目標 1 => 以下に示すデータセットのレコードを、すべて一字一句そのまま書き写してください。ただし、画像は回答に含めないでください。
• • • • • • •
本体左側面に、microSDカードスロットが用意され、最大1TBのmicroSDカードを利用できる

 実際にいくつかのアプリを利用してみたが、動作は非常にキビキビとしており、とても快適だ。以下に、いくつかのベンチマークアプリの結果を掲載するが、いずれもなかなかの高スコアが得られている。これなら、プレミアムクラスのタブレットとして性能面での不満はほとんどないと言えそうだ。

PCMark for Android BenchmarkのWork 3.0 performanceの結果。プレミアムクラスの製品らしい高スコアが得られている
PCMark for Android BenchmarkのStorege 2.0の結果。こちらも申し分ないスコアで、内蔵ストレージの性能も不満がない
3DMarkのWild Lifeの結果。こちらもなかなかの高スコアで、ゲームやクリエイティブアプリも快適に利用できそうだ
Geekbench 6のCPU Benchmarkの結果。競合のSoCと比べても全く見劣りしないスコアで、この結果からもSoCの処理能力の高さが伝わってくる
Geekbench 6のGPU Benchmark(OpenCL)の結果。こちらも非常に高スコアが得られた
Geekbench 6のGPU Benchmark(Vulkan)の結果も十分に優れている

 また、T1495/HASはゲーミング向けとしては位置付けられていないが、比較的動作が重いことで有名なゲームアプリ「原神」をプレイしてみたが、画質設定を「最高」、かつフレームレートを「60」に設定しても、特に動作の重さを感じることなくプレイできた。重量級のゲームが快適に動作するなら、そのほかのアプリも快適に動作すると考えていいだろう。
• • • • • • •
目標 2 => 上記のタブレットのレビュー記事について、本文の最後の文に続く部分を書いてください。

(データソースの項目)
• • • • • • •
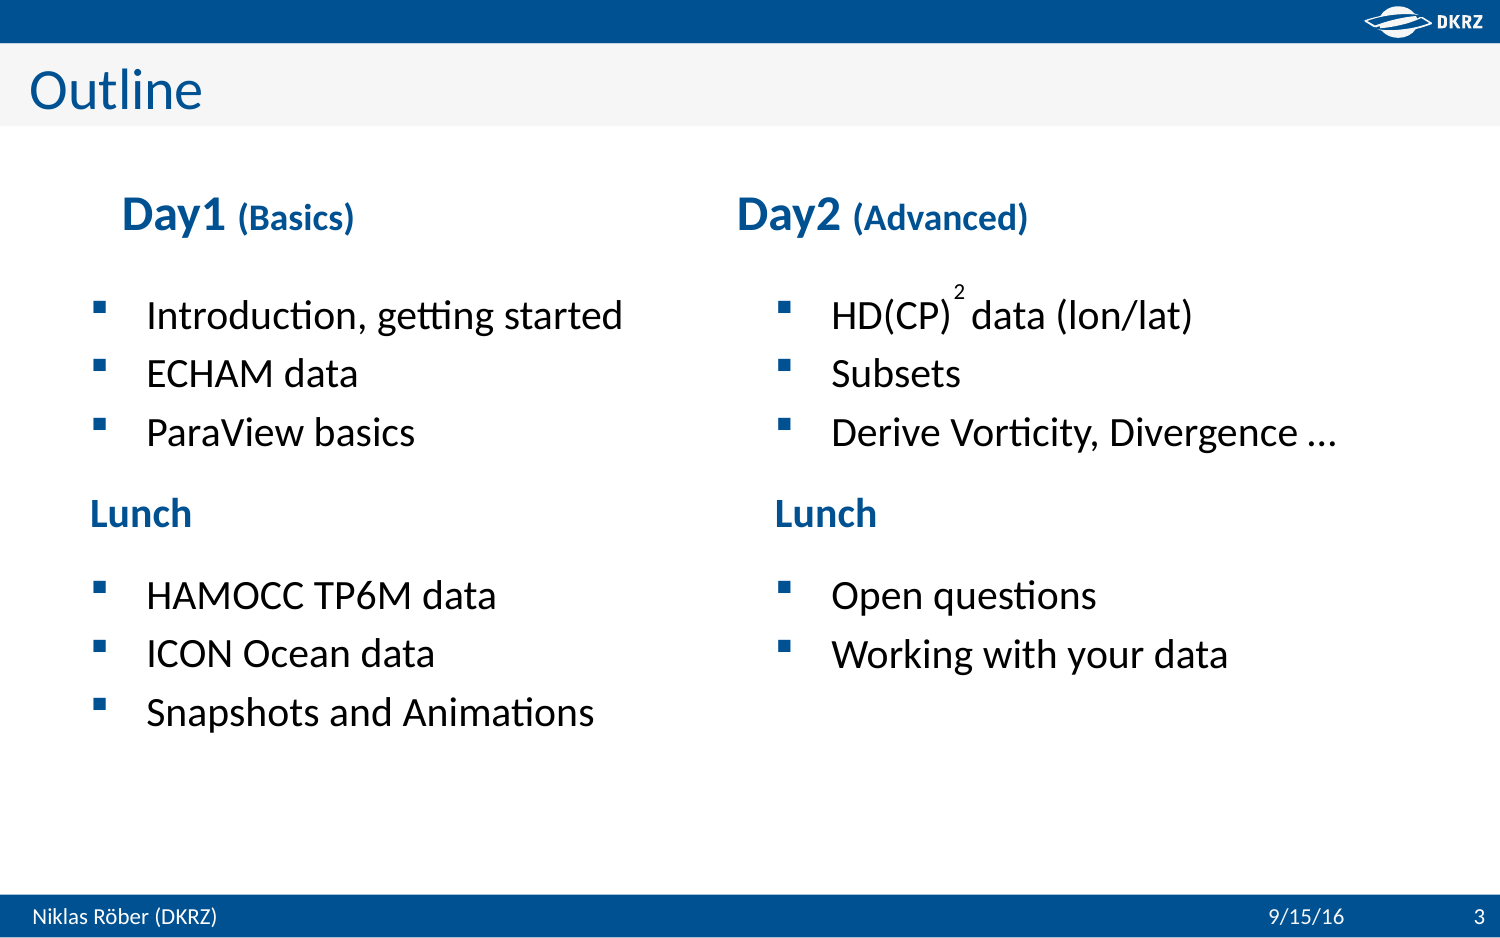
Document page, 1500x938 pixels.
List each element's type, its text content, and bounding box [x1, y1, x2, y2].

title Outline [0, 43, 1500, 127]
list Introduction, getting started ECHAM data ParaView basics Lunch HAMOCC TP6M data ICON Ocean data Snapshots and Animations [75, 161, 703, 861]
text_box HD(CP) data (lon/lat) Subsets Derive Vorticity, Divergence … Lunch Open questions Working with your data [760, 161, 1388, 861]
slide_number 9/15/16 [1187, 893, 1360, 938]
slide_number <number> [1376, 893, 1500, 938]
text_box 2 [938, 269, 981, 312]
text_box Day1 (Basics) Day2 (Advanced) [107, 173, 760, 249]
• • • • • • •
演習解答 1 =>
Document page, 1500x938 pixels.
List each element's type, its text content, and bounding box [x1, y1, x2, y2].

title Outline [0, 43, 1500, 127]
list Introduction, getting started ECHAM data ParaView basics Lunch HAMOCC TP6M data ICON Ocean data Snapshots and Animations [75, 161, 703, 861]
text_box HD(CP) data (lon/lat) Subsets Derive Vorticity, Divergence … Lunch Open questions Working with your data [760, 161, 1388, 861]
slide_number 9/15/16 [1187, 893, 1360, 938]
slide_number <number> [1376, 893, 1500, 938]
text_box 2 [938, 269, 981, 312]
text_box Day1 (Basics) Day2 (Advanced) [107, 173, 760, 249]

演習解答 2 =>
動作が重いゲーム「原神」は、画質を「最高」、フレームレートを「60」に設定しても快適にプレイできた

 無線機能は、Wi-Fi 6準拠の無線LANとBluetooth 5.3に対応し、ワイヤレスWANは非搭載。

 生体認証機能は、指紋認証センサーと前面カメラを利用した顔認証に対応。指紋認証センサーは左側面搭載の電源ボタン一体型となる。また、IPX2準拠の防滴仕様、IP5X準拠の防じん仕様にも対応する。

 スピーカーは、JBL製スピーカーを左右側面に4基ずつ、計8基搭載。音質は良好で、伸びがあり迫力のあるサウンドを再生できる。また、Dolby Atmosもサポートしており、映画などのコンテンツも音に包み込まれるようなサラウンドサウンドで楽しめる。サイズが大きいこともあって、サラウンドの効果がはっきり感じられるのも嬉しい部分だ。

左側面上部に、指紋認証センサー一体型の電源ボタンを配置
上部側面にはボリュームボタンを配置

 カメラは、500万画素センサーの超広角レンズ(パンフォーカス)と1,500万画素センサーの広角レンズ(オートフォーカス)の2眼仕様。前面カメラは1,300万画素センサーを採用。以下に背面カメラの作例を示すが、写真画質はまずまず良好。ただ、本体サイズが大きいことと、シャッター音がかなり大きいため、スマートフォン同様に写真を撮影するのは少々厳しい印象だ。

背面カメラは500万画素センサーの超広角レンズと1,500万画素センサーの広角レンズの2眼仕様
前面カメラは500万画素センサーで、顔認証カメラとしても利用される
作例
超広角レンズで撮影
広角レンスで撮影
広角レンズ、2倍デジタルズームで撮影
広角レンジ、8倍デジタルズームで撮影

 内蔵バッテリ容量は12,300mAhで、公称の駆動時間はWeb閲覧時で約6時間。それに対し、画面輝度を50%に、リフレッシュレートを60Hzに設定して、内蔵ストレージに転送したフルHD動画を連続再生してみたところ、約7時間16分と、公称よりもやや長めの駆動を確認した。このあたりは実際の利用状況に大きく左右されるはずだが、大画面・高解像度の有機ELを搭載していることを考えると、まずまずの駆動時間が確保できると考えていいだろう。

 製品パッケージには、出力15WのACアダプタとUSB Type-Cケーブル、USB Type-C接続のヘッドセットアダプタが付属する。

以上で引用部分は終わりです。